> **EXERCISE DETAILS**
Could you set down the lines from the first line of the entries below through the line with "(прихованому) перебігу хламідіоз", exactly and with no pictures?

=======

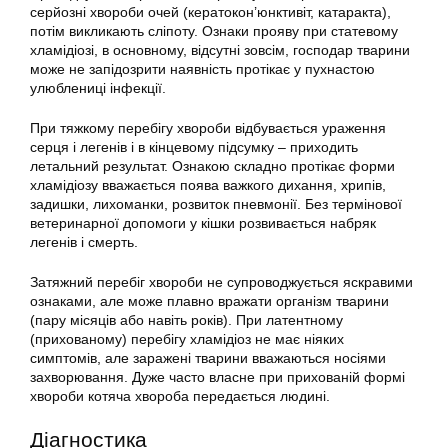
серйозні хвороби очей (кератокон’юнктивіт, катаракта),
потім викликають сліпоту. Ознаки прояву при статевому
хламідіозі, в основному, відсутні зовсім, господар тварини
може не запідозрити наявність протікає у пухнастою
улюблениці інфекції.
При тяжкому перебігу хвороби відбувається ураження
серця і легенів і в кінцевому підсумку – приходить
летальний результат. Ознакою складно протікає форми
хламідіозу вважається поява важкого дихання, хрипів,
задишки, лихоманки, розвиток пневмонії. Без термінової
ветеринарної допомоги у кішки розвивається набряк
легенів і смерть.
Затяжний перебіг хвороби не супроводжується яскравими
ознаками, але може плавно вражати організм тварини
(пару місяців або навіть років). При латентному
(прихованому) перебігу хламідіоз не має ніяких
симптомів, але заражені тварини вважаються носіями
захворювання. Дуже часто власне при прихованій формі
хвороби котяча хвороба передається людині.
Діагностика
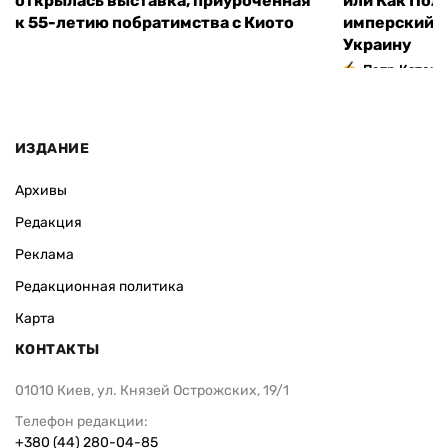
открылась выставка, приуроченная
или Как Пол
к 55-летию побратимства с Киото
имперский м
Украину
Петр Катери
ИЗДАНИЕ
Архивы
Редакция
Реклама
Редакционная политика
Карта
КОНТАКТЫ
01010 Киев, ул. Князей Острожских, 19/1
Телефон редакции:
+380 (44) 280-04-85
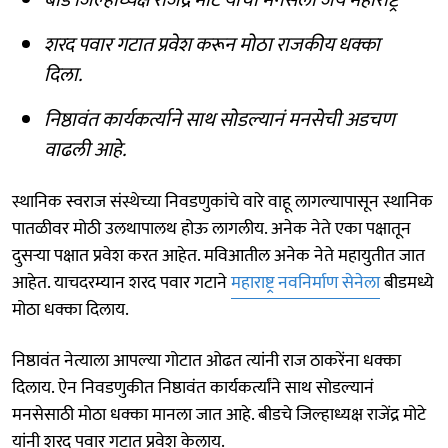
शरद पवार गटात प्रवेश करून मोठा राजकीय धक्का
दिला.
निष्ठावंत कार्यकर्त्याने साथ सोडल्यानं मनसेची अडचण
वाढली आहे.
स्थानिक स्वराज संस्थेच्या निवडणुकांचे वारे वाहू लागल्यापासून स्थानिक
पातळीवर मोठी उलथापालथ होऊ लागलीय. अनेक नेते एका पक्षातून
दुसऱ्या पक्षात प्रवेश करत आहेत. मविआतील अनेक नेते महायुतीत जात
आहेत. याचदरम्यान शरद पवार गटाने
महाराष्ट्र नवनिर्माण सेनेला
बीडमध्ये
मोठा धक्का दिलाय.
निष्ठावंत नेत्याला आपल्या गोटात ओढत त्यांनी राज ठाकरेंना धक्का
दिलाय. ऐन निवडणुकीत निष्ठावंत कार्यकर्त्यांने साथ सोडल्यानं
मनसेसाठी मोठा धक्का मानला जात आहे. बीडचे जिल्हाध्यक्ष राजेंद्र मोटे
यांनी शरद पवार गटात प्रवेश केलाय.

=======

> **RESULT OF THE TASK**
серйозні хвороби очей (кератокон’юнктивіт, катаракта),
потім викликають сліпоту. Ознаки прояву при статевому
хламідіозі, в основному, відсутні зовсім, господар тварини
може не запідозрити наявність протікає у пухнастою
улюблениці інфекції.
При тяжкому перебігу хвороби відбувається ураження
серця і легенів і в кінцевому підсумку – приходить
летальний результат. Ознакою складно протікає форми
хламідіозу вважається поява важкого дихання, хрипів,
задишки, лихоманки, розвиток пневмонії. Без термінової
ветеринарної допомоги у кішки розвивається набряк
легенів і смерть.
Затяжний перебіг хвороби не супроводжується яскравими
ознаками, але може плавно вражати організм тварини
(пару місяців або навіть років). При латентному
(прихованому) перебігу хламідіоз не має ніяких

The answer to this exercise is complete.